### Descripción del ejercicio:
Transcribe sin cambios el pasaje del texto sobre la víctima profesional que va desde "Hasta aquí todo" hasta "de enunciación sólido.".

### Texto proporcionado:
La victima profesional (2021)
Video 11:04 minutos
Durante el invierno de 2021, realicé una residencia en la Central Eléctrica de Porto. Durante esos días realicé el performance «La víctima profesional» mismo que convertí después en un video. Durante aquellos días de pandemia, me puse a trabajar sobre la idea de la víctima en el arte. Durante varios días recorrí las calles con un cartel que me identificaba … como víctima.
Aquí un fragmento del texto que acompaña el video:
Hace ya un tiempo el mundo del Arte decidió dar la palabra a las víctimas.
Personas que no tenían espacios de enunciación encontraron en el campo de lo artístico un lugar desde el que se podían amplificar sus voces. Poco a poco los museos, las pantallas, los teatros y los libros se fueron llenando de historias que no tenían cabida en muchos otros espacios de la sociedad y así comenzaron a resonar desde el arte otras experiencias de vida.
Hasta aquí todo iba bien.
El problema vino mucho tiempo después, cuando las personas que hacemos arte nos dimos cuenta que el campo de lo artístico premia a quien se identifica como víctima.
No se cuándo fue que la posición de víctima se volvió una pre condición para construir un lugar de enunciación sólido.
No se cómo se instrumentalizó el status de víctima como mecanismo para dotar de legitimidad a una obra.
No supe cuándo, dentro del mundo del arte, afirmarse víctima se volvió algo deseable…. y ya sabemos que todo lo que se desea se falsifica.
Muy poco a poco, casi como quien no quiere la cosa, cada vez más artistas comenzamos a buscar formas para enunciarnos como víctimas. Cambiando una manera de narrar algo, enfatizando una herencia o una experiencia, nos convertimos en víctimas profesionales.
Las víctimas profesionales se distinguen porque quieren seguirlo siendo mientras que las verdaderas darían todo por no haberlo sido nunca.

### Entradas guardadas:
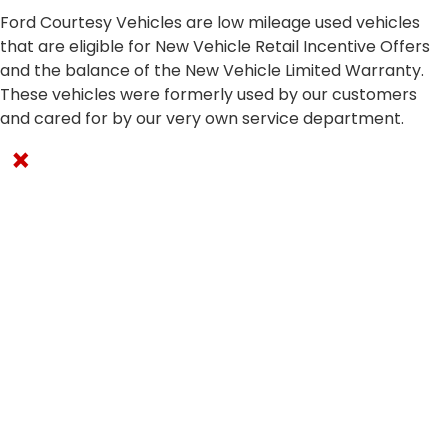
Ford Courtesy Vehicles are low mileage used vehicles
that are eligible for New Vehicle Retail Incentive Offers
and the balance of the New Vehicle Limited Warranty.
These vehicles were formerly used by our customers
and cared for by our very own service department.
×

### Respuesta a la tarea:
Hasta aquí todo iba bien.
El problema vino mucho tiempo después, cuando las personas que hacemos arte nos dimos cuenta que el campo de lo artístico premia a quien se identifica como víctima.
No se cuándo fue que la posición de víctima se volvió una pre condición para construir un lugar de enunciación sólido.